Digital libraries that store scientific publications are becoming increasingly central to the research process. They are not only used for traditional tasks, such as finding and storing research outputs, but also as a source for discovering new research trends or evaluating research excellence. With the current growth of scientific publications deposited in digital libraries, it is no longer sufficient to provide only access to content. To aid research, it is especially important to leverage the potential of text and data mining technologies to improve the process of how research is being done.

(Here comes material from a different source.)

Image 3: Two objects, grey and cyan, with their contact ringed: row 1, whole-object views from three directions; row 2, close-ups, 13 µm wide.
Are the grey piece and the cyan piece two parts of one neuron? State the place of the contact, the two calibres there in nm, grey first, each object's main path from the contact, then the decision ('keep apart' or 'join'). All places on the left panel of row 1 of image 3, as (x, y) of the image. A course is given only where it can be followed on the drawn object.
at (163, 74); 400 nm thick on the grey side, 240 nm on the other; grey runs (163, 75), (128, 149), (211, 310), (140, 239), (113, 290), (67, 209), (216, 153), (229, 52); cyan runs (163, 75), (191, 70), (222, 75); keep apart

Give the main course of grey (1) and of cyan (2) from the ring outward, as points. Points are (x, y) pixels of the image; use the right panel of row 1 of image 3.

This workshop aims to bring together people from different backgrounds who: (a) are interested in analysing and mining databases of scientific publications, (b) develop systems that enable such analysis and mining of scientific databases (especially those who run databases of publications) or (c) who develop novel technologies that improve the way research is being done.
The topics of the workshop will be organised around thefollowing themes:
Topics of interest relevant to theme 1 include, but are not limited to:
Topics of interest relevant to theme 2 include, but are not limited to:
Topics of interest relevant to theme 3 include, but are not limited to:
We would like to invite the workshop participants to make use of the CORE publications dataset containing large volume of research publications from a wide variety of research areas. The dataset contains not only full-texts, but also an enriched version of publications’ metadata. The aim is to provide a framework for developing and testing methods and tools addressing the workshop topics. The use of this dataset is not mandatory, however it is encouraged. The dataset is now available through CORE portal here.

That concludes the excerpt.